Invest in the CPTC certification if you're mid-career and seeking senior roles [11]. Build docs-as-code and API documentation skills if you're targeting software companies. Join Write the Docs and the STC to stay connected to how the profession is evolving.
Resume Geni's resume builder can help you structure these skills into a format that passes ATS screening and communicates your specialization clearly to hiring managers.
Frequently Asked Questions
What are the most in-demand hard skills for Technical Writers?
Structured authoring tools (MadCap Flare, Oxygen XML), markup languages (DITA, Markdown), Git-based version control, and API documentation using OpenAPI/Swagger appear most frequently in job postings [4][5]. Roles at software companies increasingly require docs-as-code workflows and familiarity with static site generators.
What is the average salary for a Technical Writer?
The median annual wage for Technical Writers is $91,670, with a mean of $92,330 [1]. The 25th percentile earns $68,640, while the 75th percentile reaches $102,740. Writers at the 90th percentile — typically those with API documentation specialization or in high-cost-of-living markets — earn $130,430 [1].
Is the CPTC certification worth it?
The Certified Professional Technical Communicator (CPTC) from the Society for Technical Communication is the most recognized credential in the field [11]. It's most valuable for mid-career writers seeking senior or lead positions, or for career changers who need to establish credibility.

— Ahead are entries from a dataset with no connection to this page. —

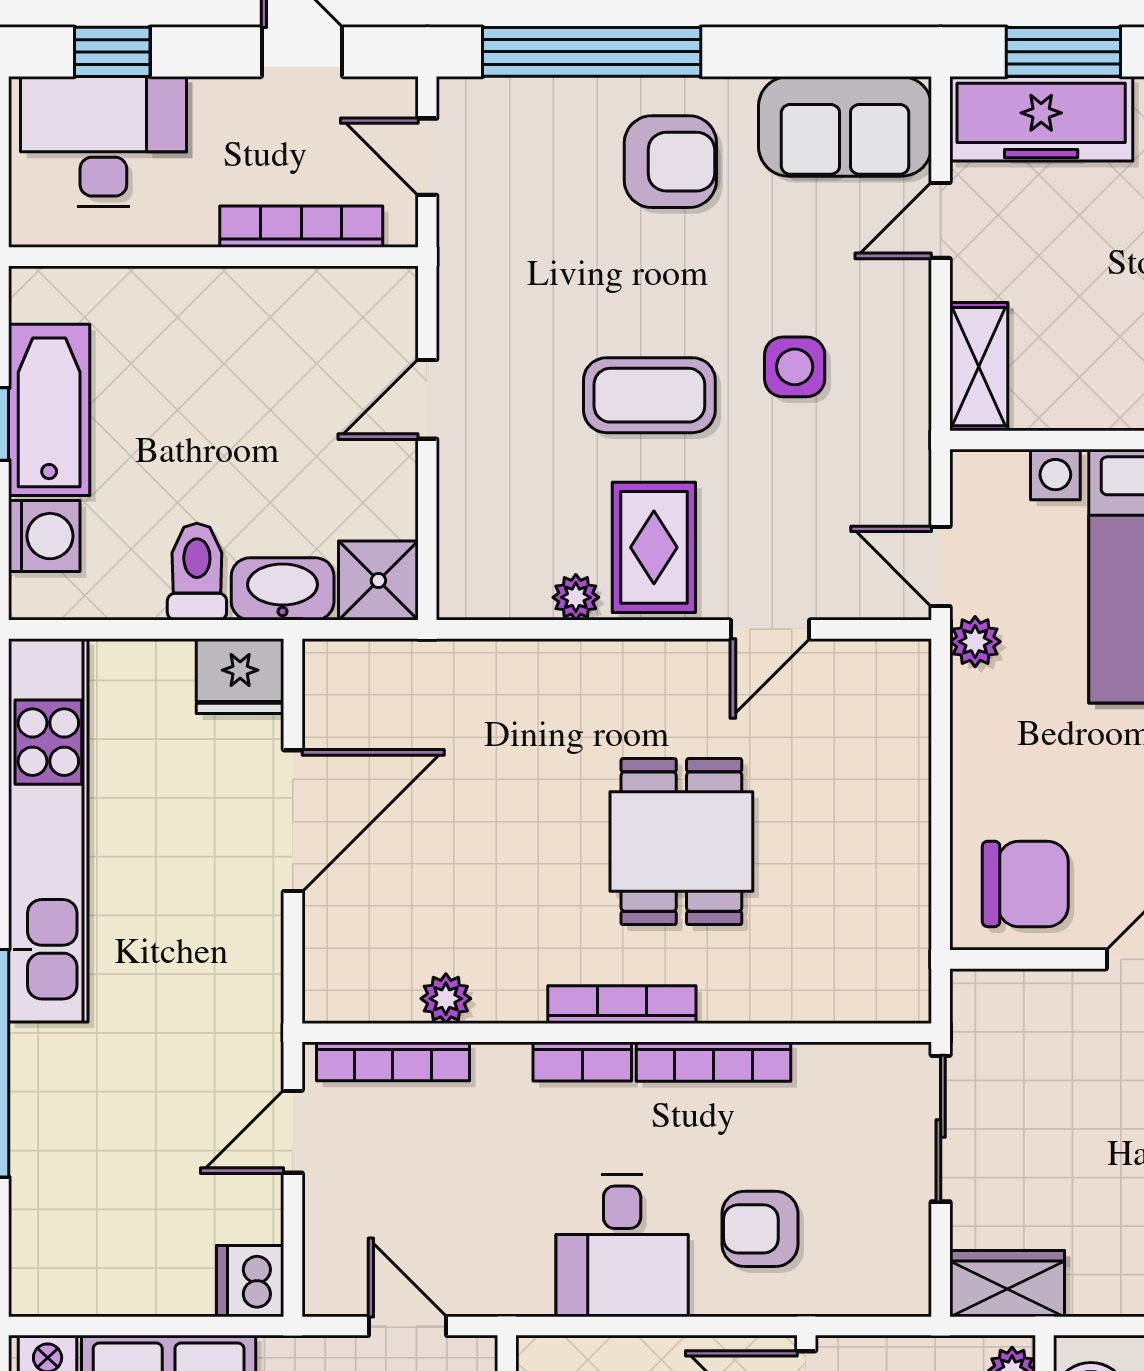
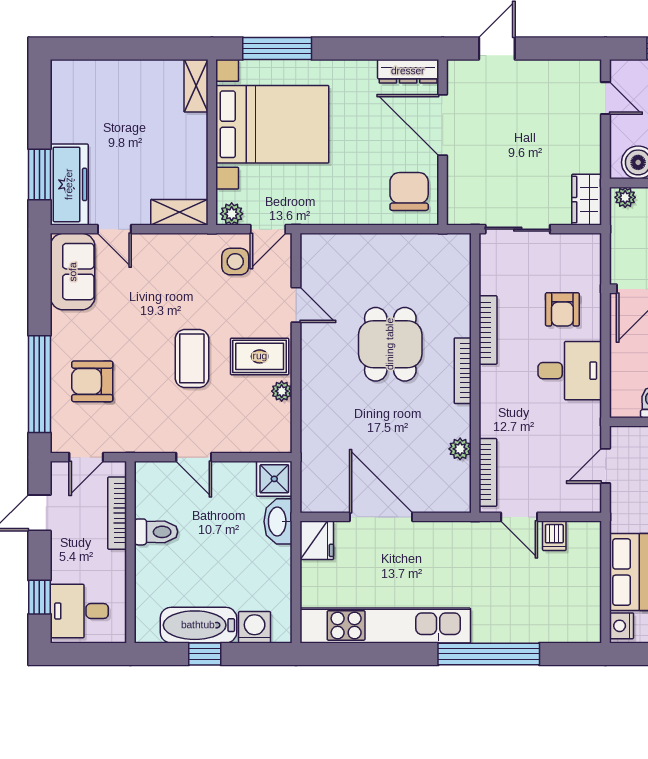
desk: (103, 141) -> (79, 611), width x0.73
armchair: (670, 162) -> (92, 381), moved, turned -90
side table: (795, 367) -> (235, 262), moved
toilet: (197, 572) -> (156, 532), moved, turned 180
plant: (975, 642) -> (232, 214), moved
dining table: (681, 842) -> (390, 344), turned 90
bookcase: (582, 1062) -> (488, 388), removed
dishwasher: (250, 1281) -> (554, 536), moved, width x0.73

Entry-level writers may benefit more from building a strong portfolio first.
Do Technical Writers need to know how to code?

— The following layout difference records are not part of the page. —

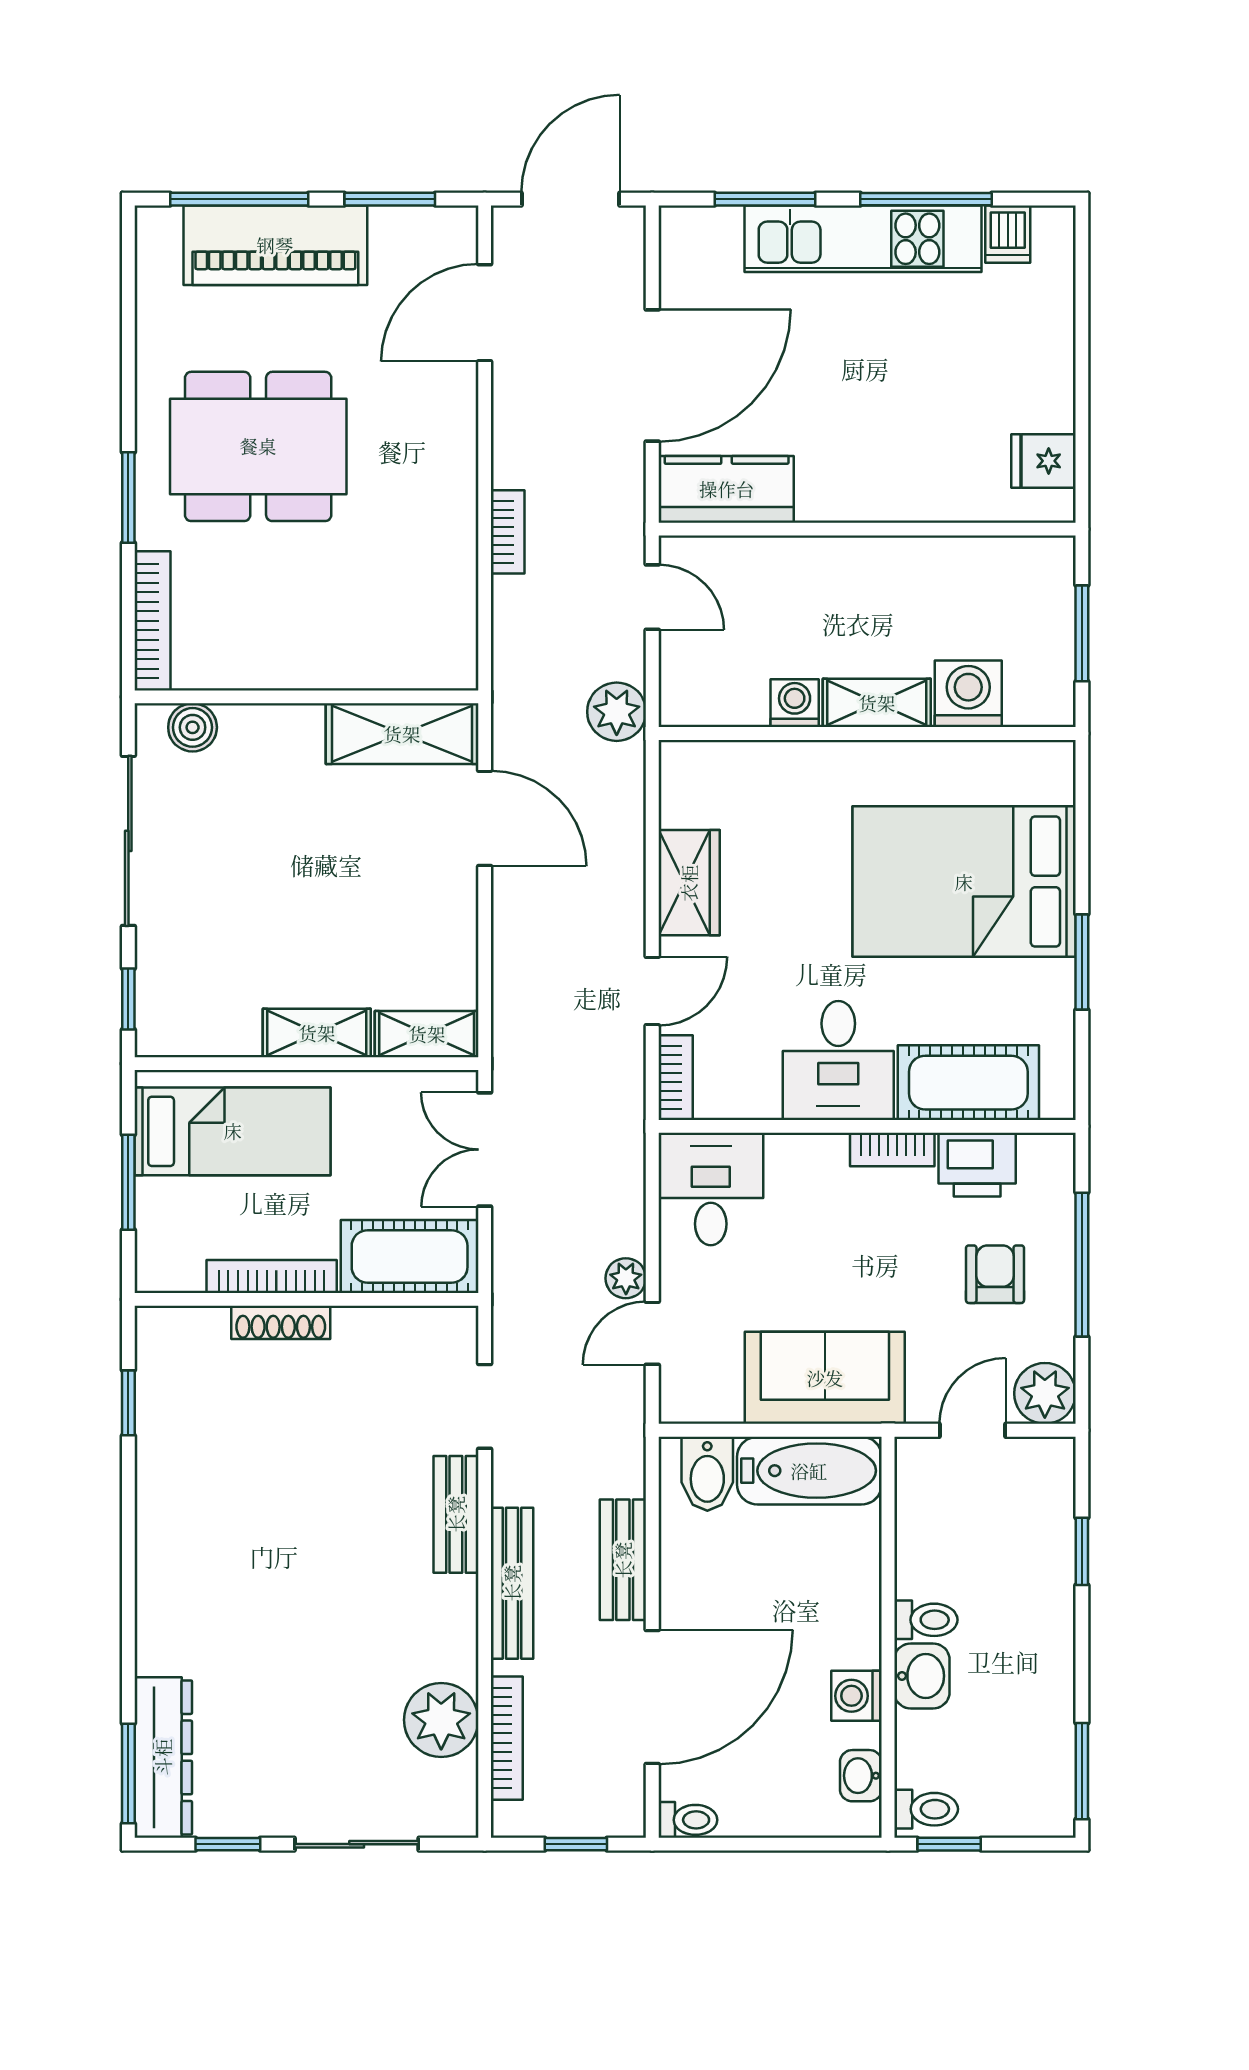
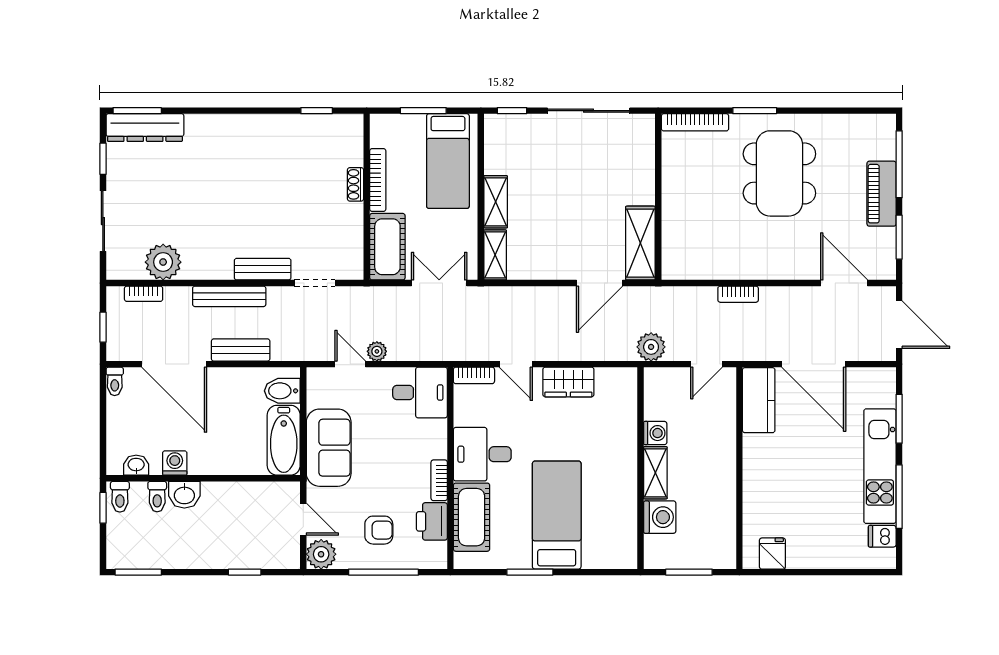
piano: (275, 245) -> (882, 194), width x0.73, depth x0.75
boiler: (193, 727) -> (643, 142), removed
bed: (964, 882) -> (557, 515), width x0.67
shoe rack: (281, 1322) -> (356, 184), width x0.70
toilet: (926, 1620) -> (157, 497), moved
bookcase: (507, 1738) -> (144, 294), width x0.64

You don't need to be a software developer, but reading code is increasingly expected. For API documentation roles, you should be able to interpret code samples in Python, JavaScript, or cURL, test API endpoints in Postman, and understand JSON/XML response structures [4]. For docs-as-code roles, Git proficiency (branching, pull requests, merge conflict resolution) is essential.

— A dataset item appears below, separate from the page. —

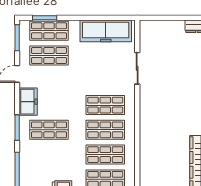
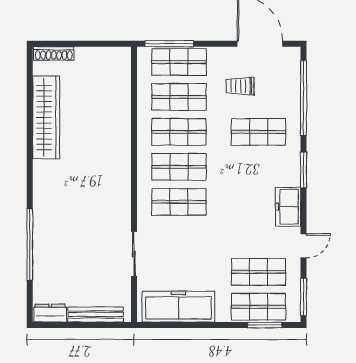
bench: (164, 25) -> (96, 314), added
shop shelf: (49, 130) -> (258, 132), moved

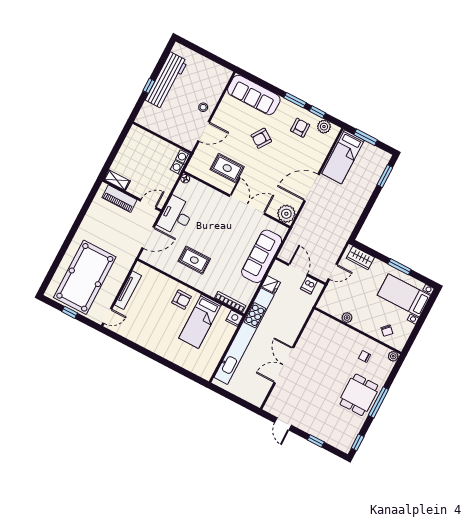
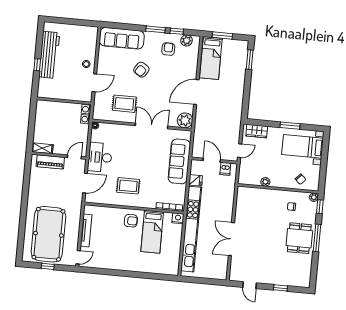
window: (358, 442) -> (320, 207), moved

How is AI affecting Technical Writing jobs?
AI tools are augmenting the role rather than replacing it. Writers use AI for first-draft generation, style checking (Vale linters with custom rules), and translation assistance. The critical human skills — SME interviewing, information architecture decisions, audience analysis, and technical accuracy verification — remain beyond current AI capabilities. Writers who integrate AI tools into their workflow are more productive, not less employable.
What's the job outlook for Technical Writers?
BLS projects 0.9% growth from 2024 to 2034, with approximately 4,500 annual openings [8]. Most openings come from replacement needs rather than new positions. The flat growth rate masks a shift in demand toward specialized roles in API documentation, developer experience, and content strategy.
Should I specialize or stay a generalist?
Specialization pays. Writers focused on API documentation, regulated industries (medical devices, pharmaceuticals), or specific technology domains (cloud infrastructure, cybersecurity) command higher salaries — often in the 75th to 90th percentile range of $102,740 to $130,430 [1]. Generalist roles still exist but face more competition and flatter salary trajectories.